What is being asked: Copy the records below verbatim, keeping every line and character unchanged.
-------------------------
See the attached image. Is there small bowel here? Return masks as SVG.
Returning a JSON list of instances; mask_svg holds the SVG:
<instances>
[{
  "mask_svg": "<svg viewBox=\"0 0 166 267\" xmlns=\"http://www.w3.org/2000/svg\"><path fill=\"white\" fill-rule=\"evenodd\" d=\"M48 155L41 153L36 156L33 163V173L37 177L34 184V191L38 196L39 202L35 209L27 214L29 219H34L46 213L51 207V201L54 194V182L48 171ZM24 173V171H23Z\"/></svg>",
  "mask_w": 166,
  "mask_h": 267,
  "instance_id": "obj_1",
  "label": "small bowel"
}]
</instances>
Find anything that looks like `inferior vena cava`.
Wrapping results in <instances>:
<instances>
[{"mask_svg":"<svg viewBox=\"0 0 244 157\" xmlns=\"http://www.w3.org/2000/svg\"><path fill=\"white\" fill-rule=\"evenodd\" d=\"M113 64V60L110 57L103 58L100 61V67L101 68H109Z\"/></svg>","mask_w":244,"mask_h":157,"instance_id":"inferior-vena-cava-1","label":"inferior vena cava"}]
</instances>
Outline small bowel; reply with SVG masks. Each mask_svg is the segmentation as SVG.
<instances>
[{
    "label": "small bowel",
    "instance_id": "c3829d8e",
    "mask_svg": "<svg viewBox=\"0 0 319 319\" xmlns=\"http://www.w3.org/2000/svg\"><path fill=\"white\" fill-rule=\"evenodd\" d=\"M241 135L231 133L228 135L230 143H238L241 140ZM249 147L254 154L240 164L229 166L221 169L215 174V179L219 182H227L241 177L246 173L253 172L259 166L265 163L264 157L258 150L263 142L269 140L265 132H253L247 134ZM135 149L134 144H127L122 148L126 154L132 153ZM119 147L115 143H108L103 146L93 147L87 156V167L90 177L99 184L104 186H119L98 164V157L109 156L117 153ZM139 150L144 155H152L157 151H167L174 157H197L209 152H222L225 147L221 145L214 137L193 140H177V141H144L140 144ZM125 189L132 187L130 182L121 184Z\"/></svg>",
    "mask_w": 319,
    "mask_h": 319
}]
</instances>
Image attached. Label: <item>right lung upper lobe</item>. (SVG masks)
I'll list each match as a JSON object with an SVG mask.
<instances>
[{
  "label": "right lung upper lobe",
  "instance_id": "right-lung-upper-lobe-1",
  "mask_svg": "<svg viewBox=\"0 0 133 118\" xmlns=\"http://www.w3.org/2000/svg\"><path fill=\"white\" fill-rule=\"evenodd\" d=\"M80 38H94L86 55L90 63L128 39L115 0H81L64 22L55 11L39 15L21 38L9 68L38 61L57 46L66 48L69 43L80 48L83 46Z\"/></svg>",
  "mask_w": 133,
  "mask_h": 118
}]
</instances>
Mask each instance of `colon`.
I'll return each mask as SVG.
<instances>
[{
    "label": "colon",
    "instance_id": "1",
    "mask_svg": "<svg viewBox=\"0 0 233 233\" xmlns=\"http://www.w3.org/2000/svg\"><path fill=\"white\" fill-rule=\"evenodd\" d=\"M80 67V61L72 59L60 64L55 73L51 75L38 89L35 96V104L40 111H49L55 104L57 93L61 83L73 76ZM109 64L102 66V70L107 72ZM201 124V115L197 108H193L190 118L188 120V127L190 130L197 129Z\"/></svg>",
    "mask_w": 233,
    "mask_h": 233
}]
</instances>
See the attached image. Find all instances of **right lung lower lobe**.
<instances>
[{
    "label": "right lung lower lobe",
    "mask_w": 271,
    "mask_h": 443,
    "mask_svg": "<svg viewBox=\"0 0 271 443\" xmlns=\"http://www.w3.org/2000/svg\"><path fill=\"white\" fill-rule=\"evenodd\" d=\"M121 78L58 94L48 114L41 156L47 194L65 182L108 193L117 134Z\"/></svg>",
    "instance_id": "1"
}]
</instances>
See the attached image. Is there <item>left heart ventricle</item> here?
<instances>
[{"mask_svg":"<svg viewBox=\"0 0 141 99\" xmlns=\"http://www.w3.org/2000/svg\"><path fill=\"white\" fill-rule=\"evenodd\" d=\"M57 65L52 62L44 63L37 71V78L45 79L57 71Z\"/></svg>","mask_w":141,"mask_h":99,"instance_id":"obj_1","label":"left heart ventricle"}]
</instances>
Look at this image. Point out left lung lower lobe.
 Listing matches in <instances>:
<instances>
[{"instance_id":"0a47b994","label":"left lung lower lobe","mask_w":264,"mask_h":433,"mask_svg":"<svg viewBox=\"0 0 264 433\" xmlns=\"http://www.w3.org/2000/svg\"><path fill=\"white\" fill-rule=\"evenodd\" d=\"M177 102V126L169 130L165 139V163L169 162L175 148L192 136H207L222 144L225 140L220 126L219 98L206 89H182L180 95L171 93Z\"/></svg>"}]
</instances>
-------------------------
Result for this exercise:
See the attached image. Is there small bowel here? Return masks as SVG.
Returning a JSON list of instances; mask_svg holds the SVG:
<instances>
[{
  "mask_svg": "<svg viewBox=\"0 0 166 267\" xmlns=\"http://www.w3.org/2000/svg\"><path fill=\"white\" fill-rule=\"evenodd\" d=\"M48 155L41 153L36 156L33 163V173L37 177L34 184V191L38 196L39 202L35 209L27 214L29 219H34L46 213L51 207V201L54 194V182L48 171ZM24 173V171H23Z\"/></svg>",
  "mask_w": 166,
  "mask_h": 267,
  "instance_id": "obj_1",
  "label": "small bowel"
}]
</instances>
Find anything that looks like `inferior vena cava`.
Wrapping results in <instances>:
<instances>
[{"mask_svg":"<svg viewBox=\"0 0 244 157\" xmlns=\"http://www.w3.org/2000/svg\"><path fill=\"white\" fill-rule=\"evenodd\" d=\"M113 64V60L110 57L103 58L100 61V67L101 68H109Z\"/></svg>","mask_w":244,"mask_h":157,"instance_id":"inferior-vena-cava-1","label":"inferior vena cava"}]
</instances>
Outline small bowel; reply with SVG masks. Each mask_svg is the segmentation as SVG.
<instances>
[{
    "label": "small bowel",
    "instance_id": "c3829d8e",
    "mask_svg": "<svg viewBox=\"0 0 319 319\" xmlns=\"http://www.w3.org/2000/svg\"><path fill=\"white\" fill-rule=\"evenodd\" d=\"M241 135L231 133L228 135L230 143H238L241 140ZM249 147L254 154L240 164L229 166L221 169L215 174V179L219 182H227L241 177L246 173L253 172L259 166L265 163L264 157L258 150L263 142L269 140L265 132H253L247 134ZM135 149L134 144H127L122 148L126 154L132 153ZM119 147L115 143H108L103 146L93 147L87 156V167L90 177L99 184L104 186H119L98 164V157L109 156L117 153ZM139 150L144 155H152L157 151H167L174 157H197L209 152H222L225 147L221 145L214 137L193 140H177V141H144L140 144ZM125 189L132 187L130 182L121 184Z\"/></svg>",
    "mask_w": 319,
    "mask_h": 319
}]
</instances>
Image attached. Label: <item>right lung upper lobe</item>. (SVG masks)
I'll list each match as a JSON object with an SVG mask.
<instances>
[{
  "label": "right lung upper lobe",
  "instance_id": "right-lung-upper-lobe-1",
  "mask_svg": "<svg viewBox=\"0 0 133 118\" xmlns=\"http://www.w3.org/2000/svg\"><path fill=\"white\" fill-rule=\"evenodd\" d=\"M80 38H94L86 55L90 63L128 39L115 0H81L64 22L55 11L39 15L21 38L9 68L38 61L57 46L66 48L69 43L80 48L83 46Z\"/></svg>",
  "mask_w": 133,
  "mask_h": 118
}]
</instances>
Mask each instance of `colon`.
I'll return each mask as SVG.
<instances>
[{
    "label": "colon",
    "instance_id": "1",
    "mask_svg": "<svg viewBox=\"0 0 233 233\" xmlns=\"http://www.w3.org/2000/svg\"><path fill=\"white\" fill-rule=\"evenodd\" d=\"M80 67V61L72 59L60 64L55 73L51 75L38 89L35 96V104L40 111H49L55 104L57 93L61 83L73 76ZM109 64L102 66V70L107 72ZM201 124V115L197 108H193L190 118L188 120V127L190 130L197 129Z\"/></svg>",
    "mask_w": 233,
    "mask_h": 233
}]
</instances>
See the attached image. Find all instances of **right lung lower lobe**.
<instances>
[{
    "label": "right lung lower lobe",
    "mask_w": 271,
    "mask_h": 443,
    "mask_svg": "<svg viewBox=\"0 0 271 443\" xmlns=\"http://www.w3.org/2000/svg\"><path fill=\"white\" fill-rule=\"evenodd\" d=\"M121 78L58 94L48 114L41 156L47 194L65 182L108 193L117 134Z\"/></svg>",
    "instance_id": "1"
}]
</instances>
See the attached image. Is there <item>left heart ventricle</item> here?
<instances>
[{"mask_svg":"<svg viewBox=\"0 0 141 99\" xmlns=\"http://www.w3.org/2000/svg\"><path fill=\"white\" fill-rule=\"evenodd\" d=\"M57 65L52 62L44 63L37 71V78L45 79L57 71Z\"/></svg>","mask_w":141,"mask_h":99,"instance_id":"obj_1","label":"left heart ventricle"}]
</instances>
Look at this image. Point out left lung lower lobe.
 Listing matches in <instances>:
<instances>
[{"instance_id":"0a47b994","label":"left lung lower lobe","mask_w":264,"mask_h":433,"mask_svg":"<svg viewBox=\"0 0 264 433\" xmlns=\"http://www.w3.org/2000/svg\"><path fill=\"white\" fill-rule=\"evenodd\" d=\"M177 102V126L169 130L165 139V163L169 162L175 148L192 136H207L222 144L225 140L220 126L219 98L206 89H182L180 95L171 93Z\"/></svg>"}]
</instances>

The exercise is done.